General News
25 June, 2025
Robbie Katter slams remote flight fiasco
The state MP said the system was heavily flawed and disadvantaged a lot of remote families.

Robbie Katter has slammed the new school charter flight arrangement, claiming it fosters division and fails to meet the needs of remote communities.
The Traeger MP said the model – which restricts access to government-funded flights to only Aboriginal and Torres Strait Islander students eligible for ABSTUDY – is fundamentally flawed.
“This is not an Indigenous problem. It’s a remote living problem,” Mr Katter said.
“When you’ve got families living in the same town, sending their kids to the same school, but being treated differently – that’s wrong.
“It risks creating division in communities.”
Normanton resident Derek Lord knows this frustration all too well.
As the air traffic services reporting officer at Normanton airport, Mr Lord regularly sees 20-seat government-chartered planes arriving with fewer than half the seats occupied.

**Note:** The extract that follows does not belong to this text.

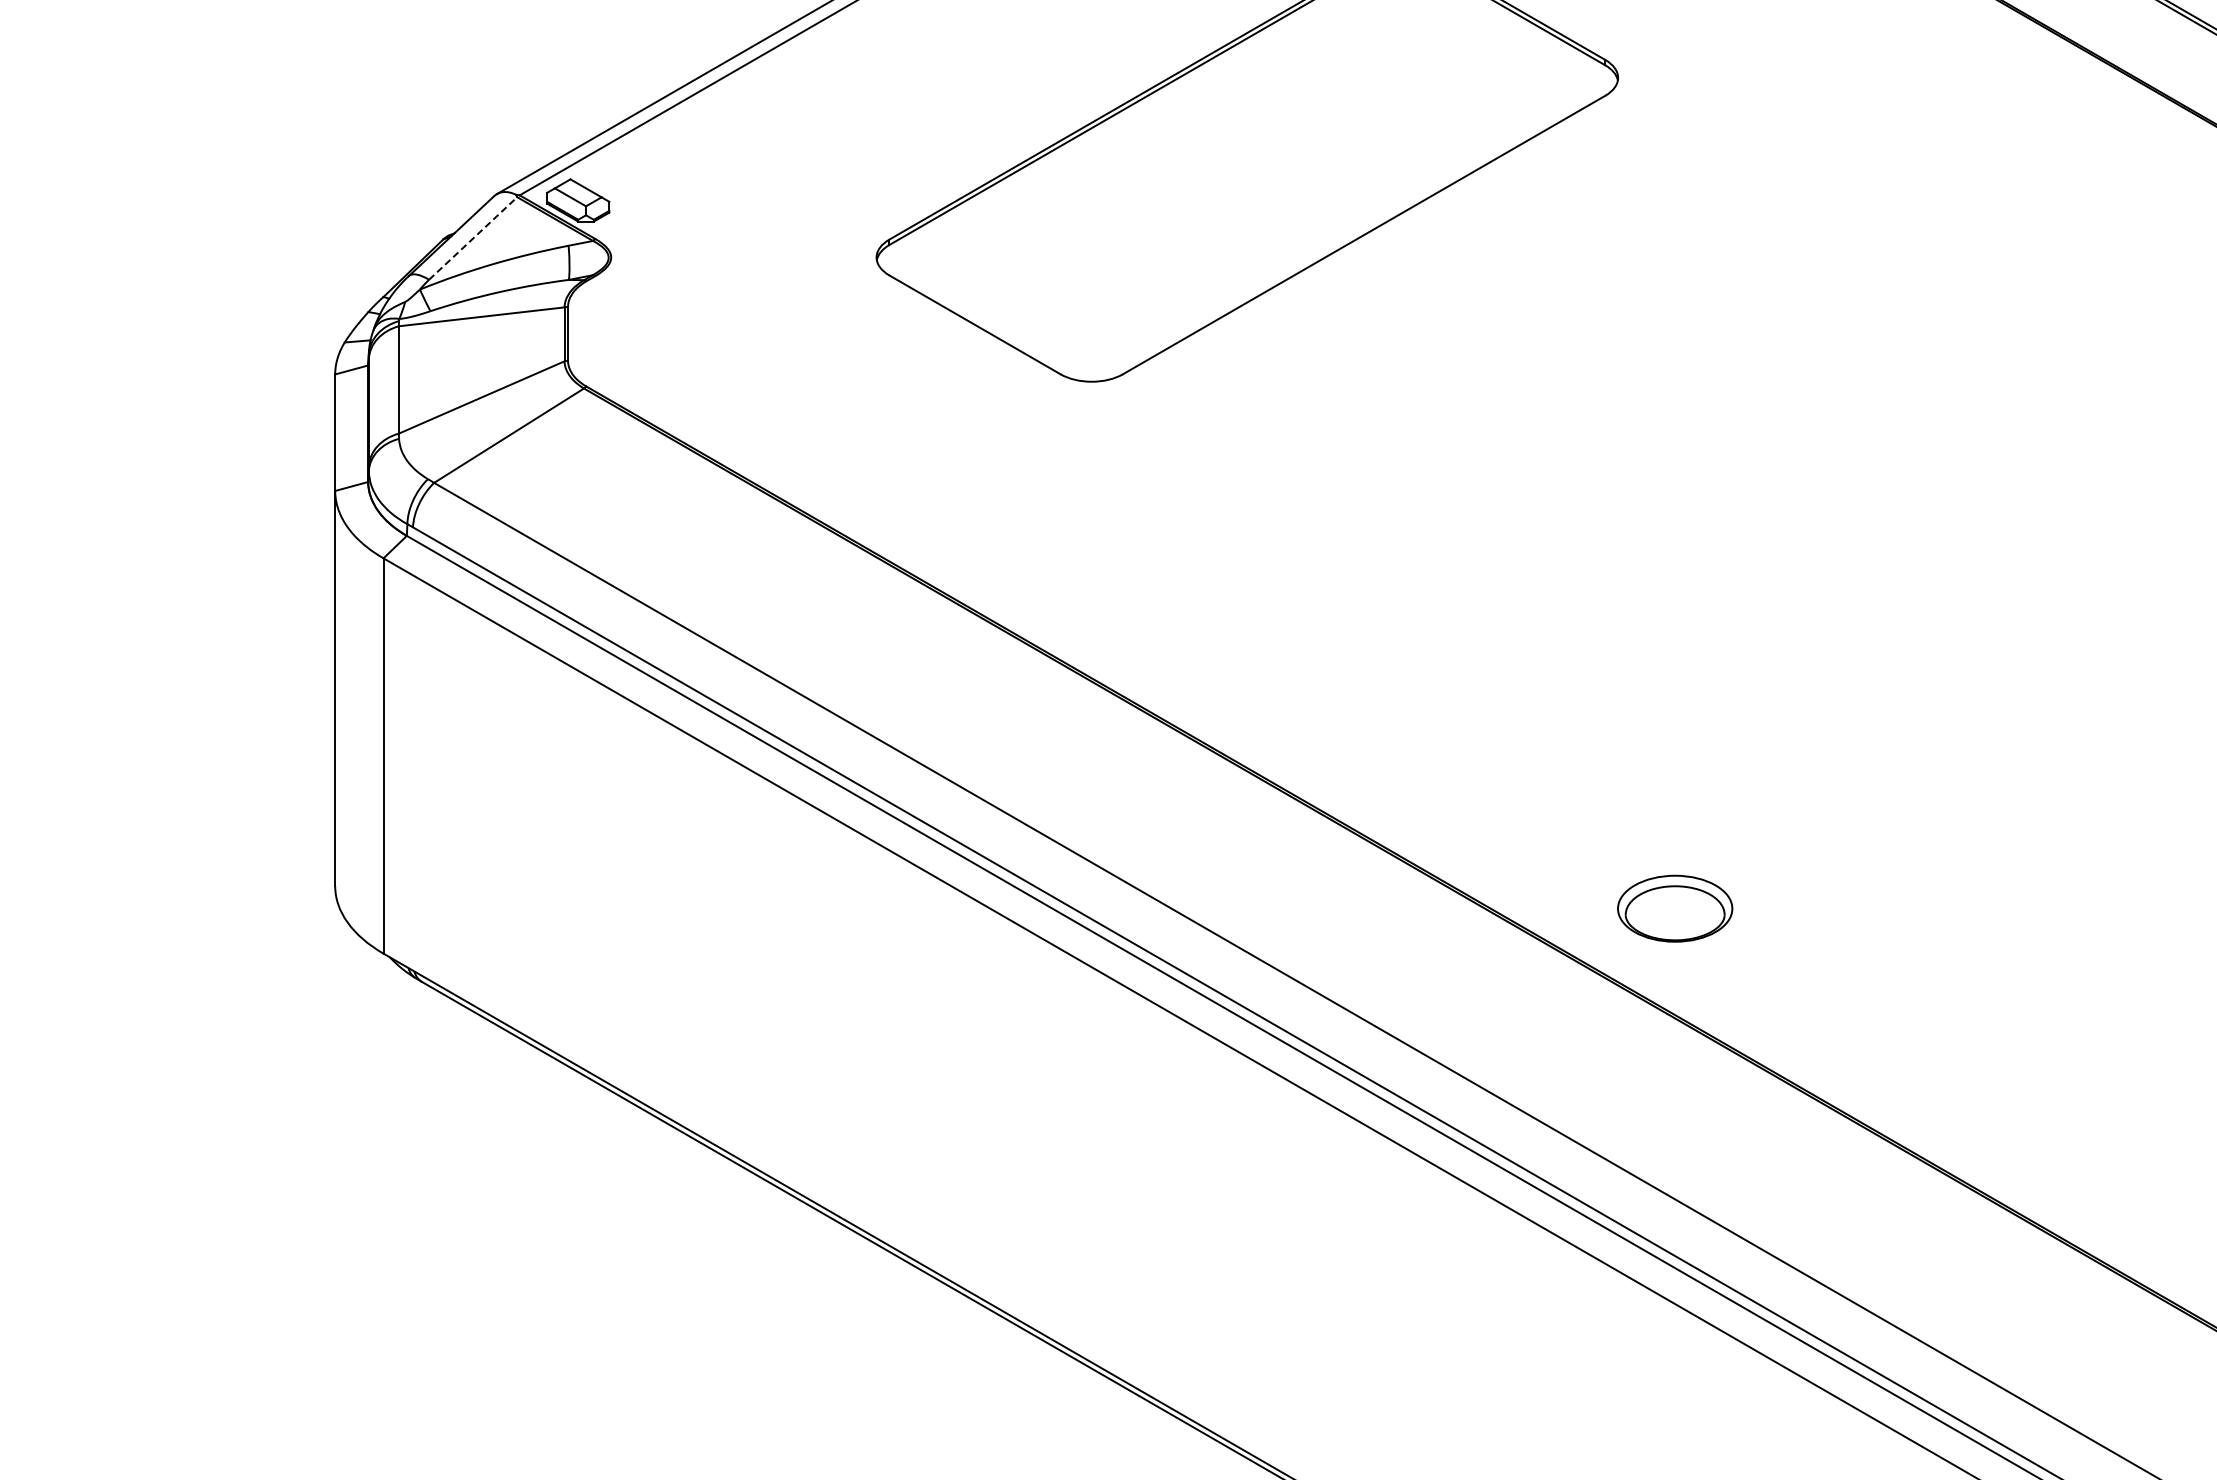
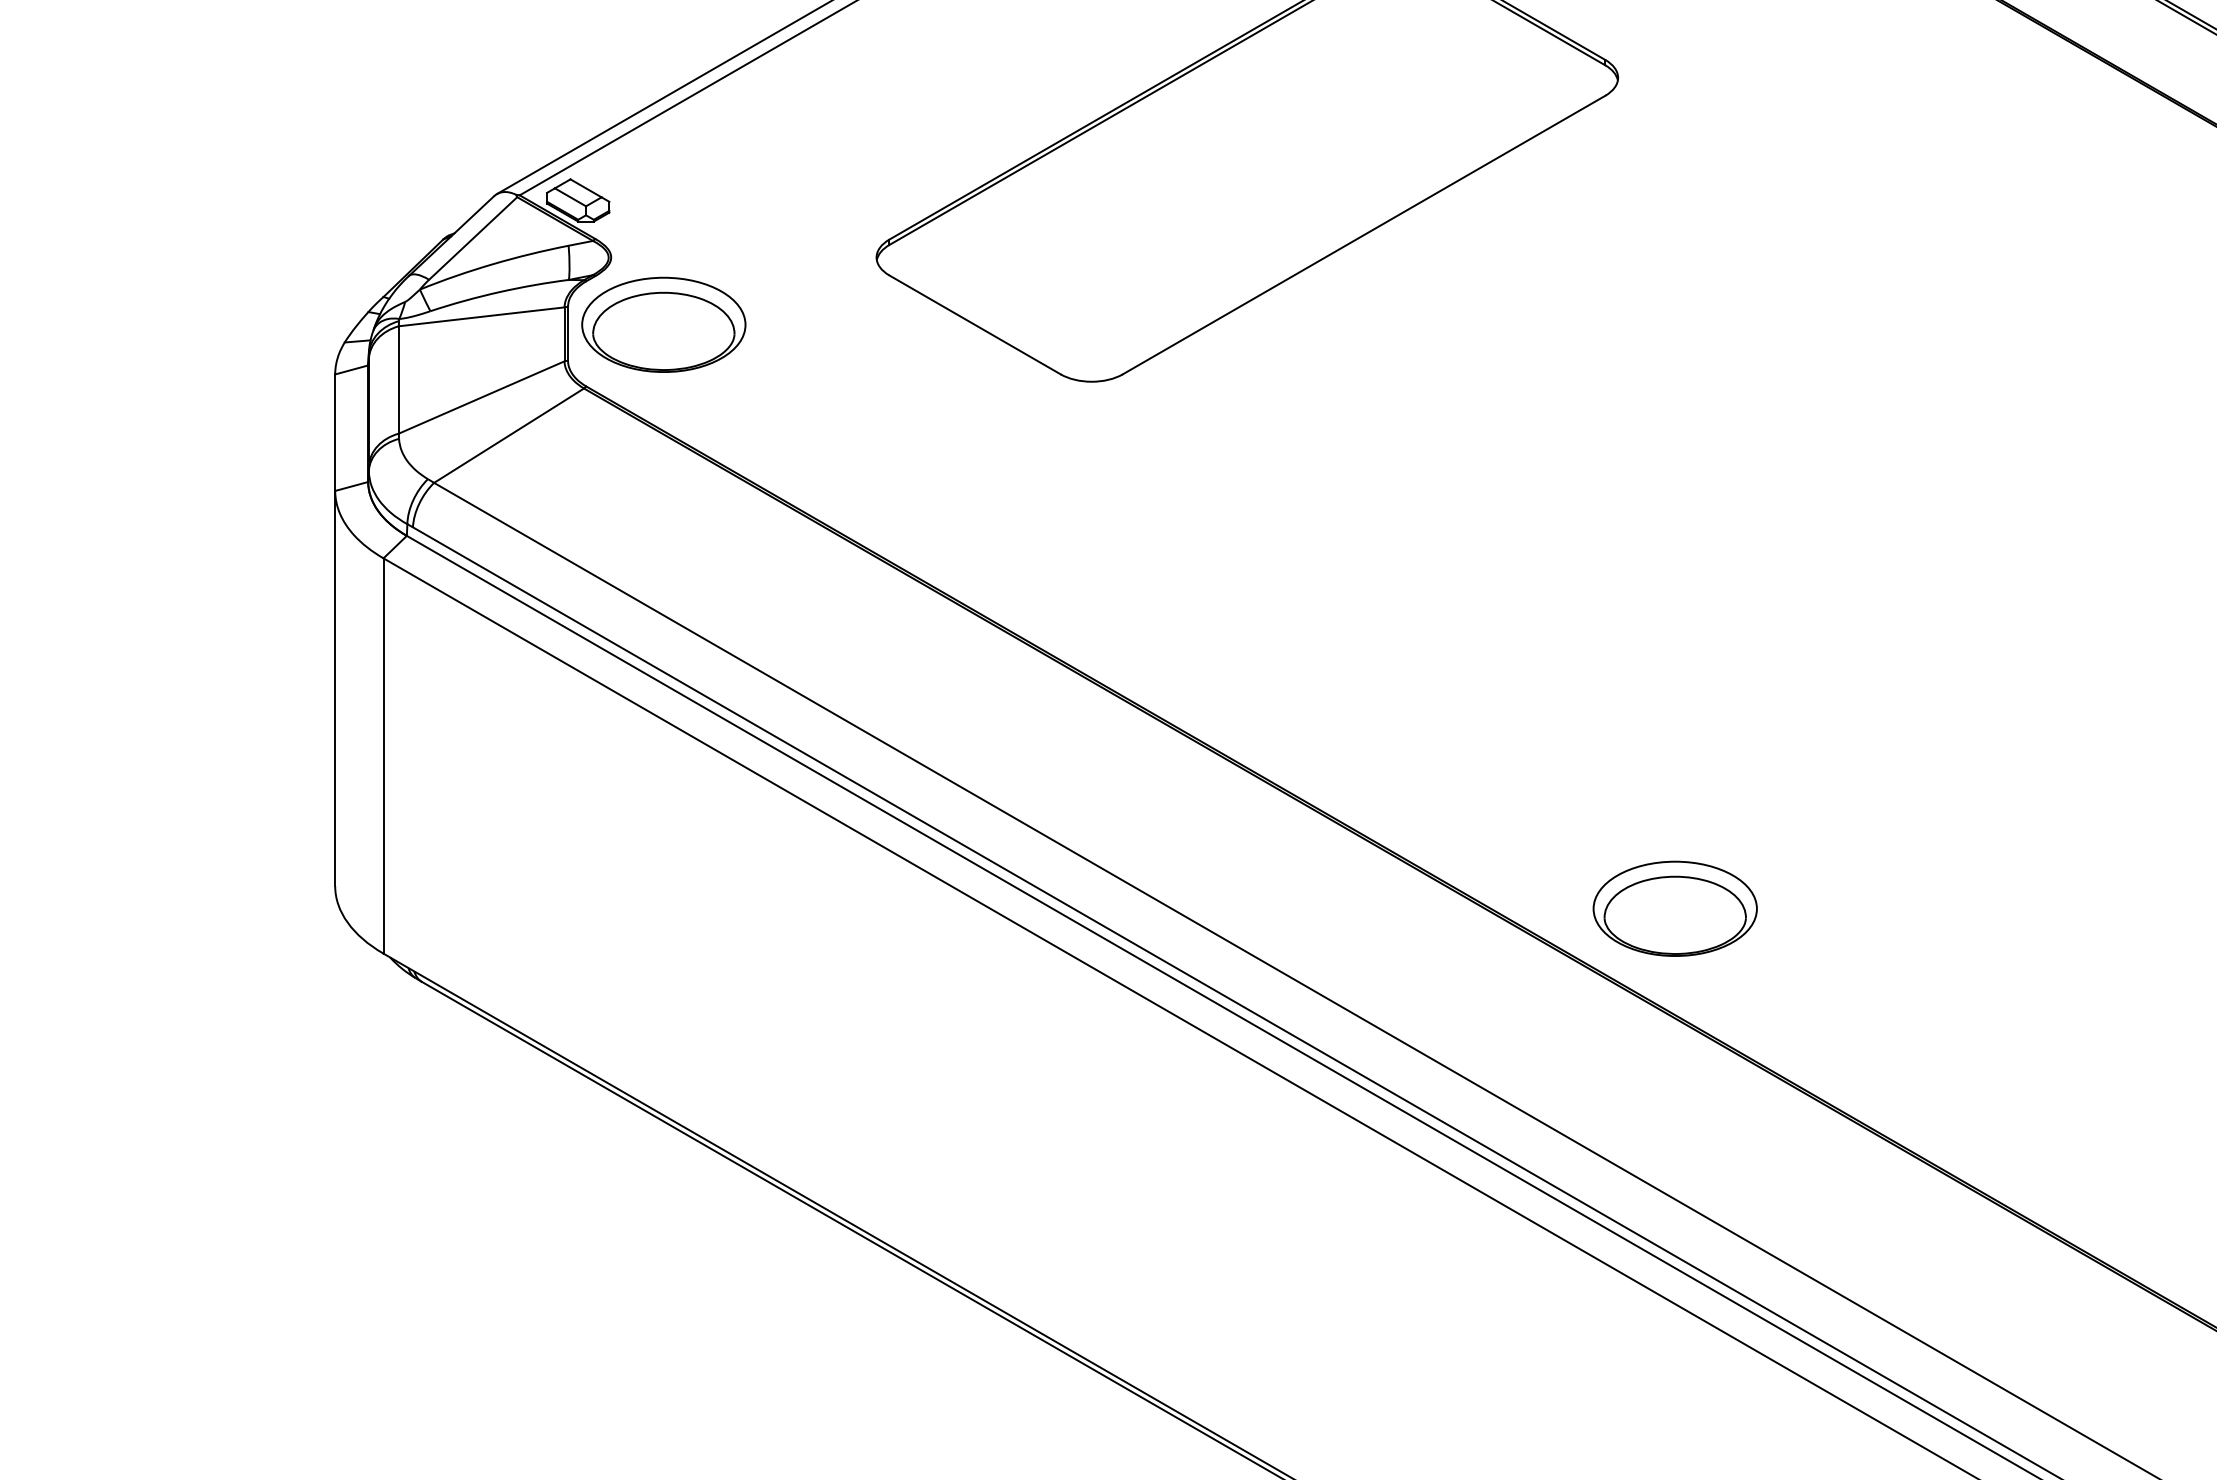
line at (473, 238): dashed -> solid
part at (663, 324): none -> present
part at (1675, 908) size: 117x69 px -> 166x97 px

Yet his two sons, who board at school in Charters Towers, have been turned away from those same flights because they’re not ABSTUDY recipients.

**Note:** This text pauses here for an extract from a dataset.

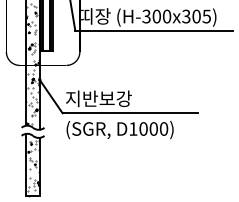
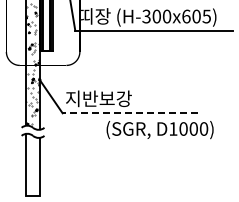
text at (186, 16): (H-300x305) -> (H-300x605)
line at (129, 113): solid -> dashed
text at (119, 130) position: (119, 130) -> (159, 130)
hatch at (33, 167): present -> none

“My boys have been left sitting at the airport, bags packed, because they weren’t allowed on a plane with empty seats,” he said.
“We’d gladly pay for those seats – anything to avoid the six-day ordeal we have to go through with commercial flights to get them home for the holidays when roads are cut off due to flooding.”

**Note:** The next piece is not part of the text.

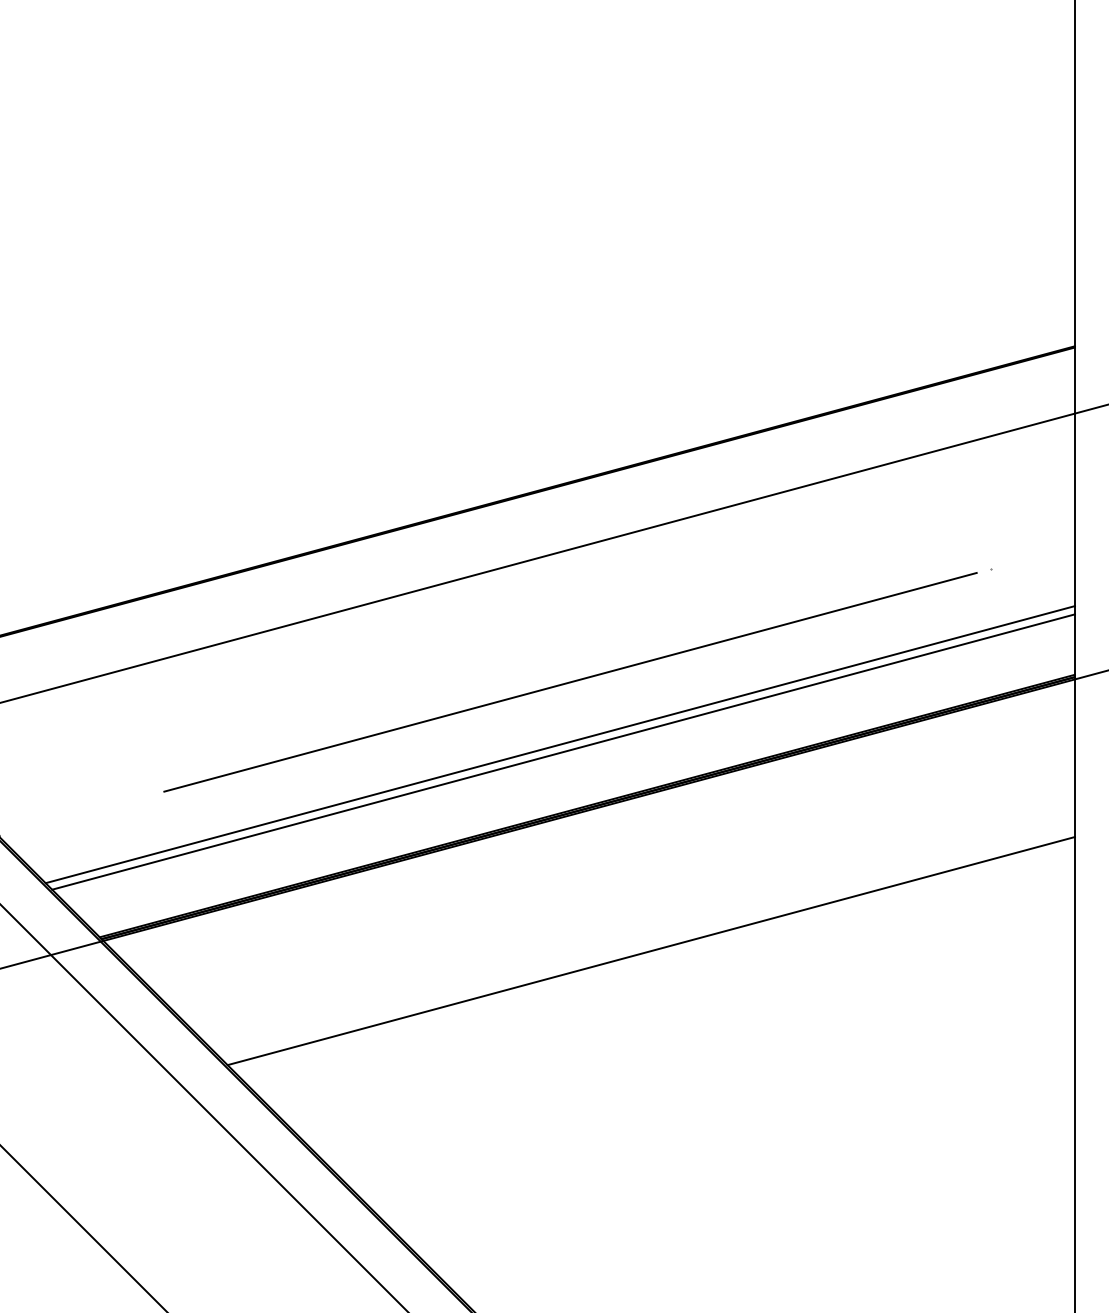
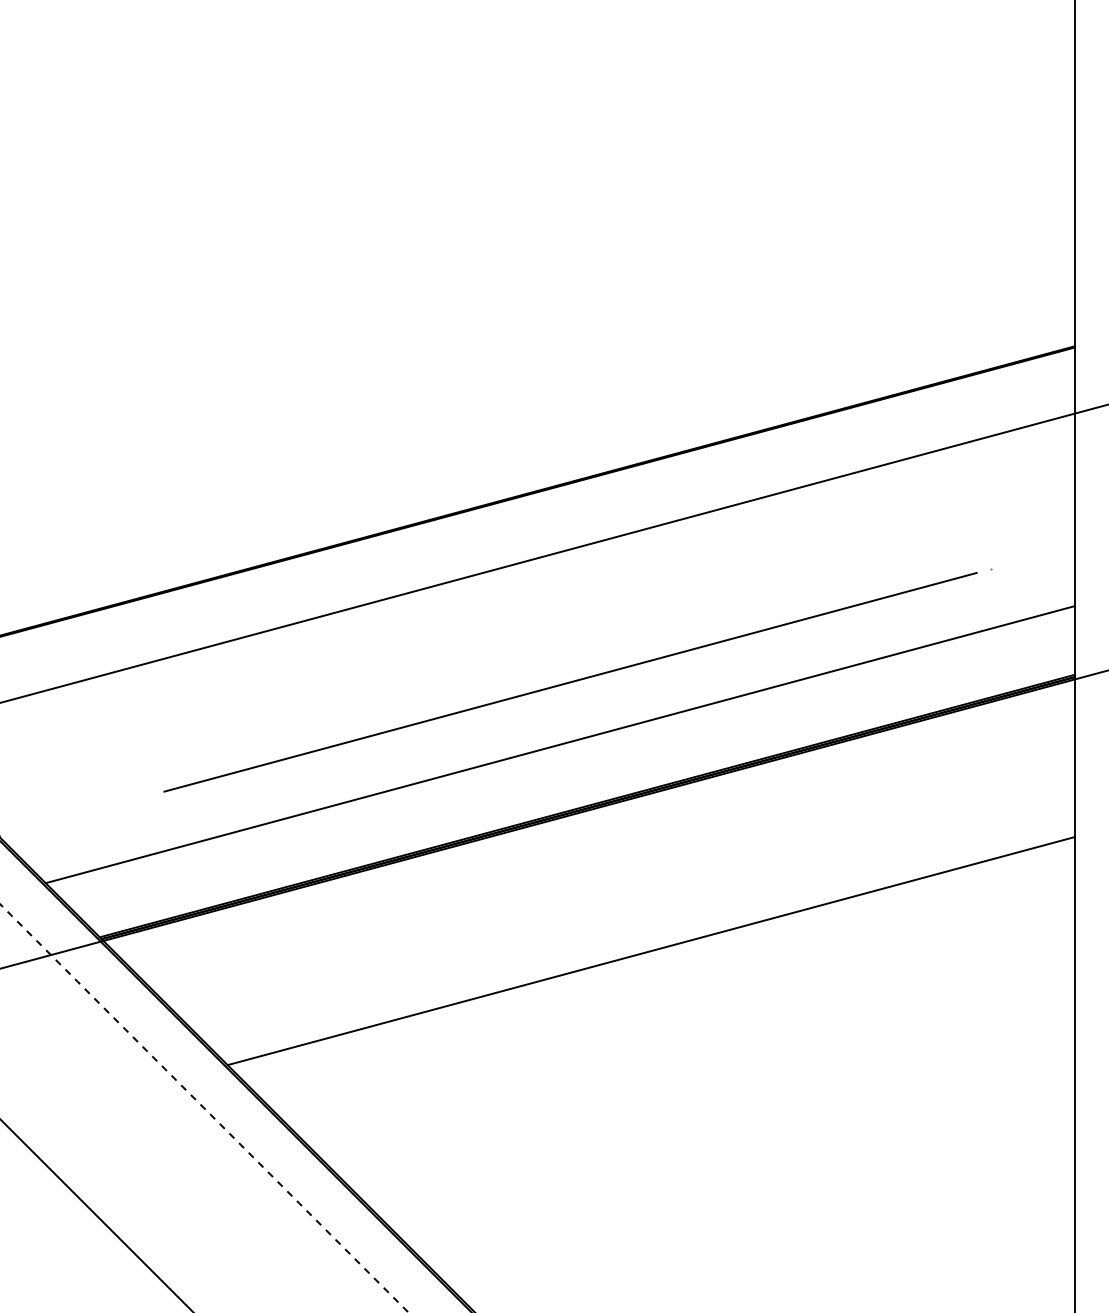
line at (563, 751): present -> none
line at (204, 1108): solid -> dashed
line at (83, 1228) position: (83, 1228) -> (96, 1215)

Mr Katter said the situation was made worse by the government’s decision to hand the contract to a UK-based operator with no local experience.
Since the change, planes have shown up without passengers to collect and flights have gone unused.
“It’s time these services were made available to any child living remotely – not just those eligible under a narrow government program – and returned to experienced local operators who know the land, know the people, and care about the outcomes,” Mr Katter said.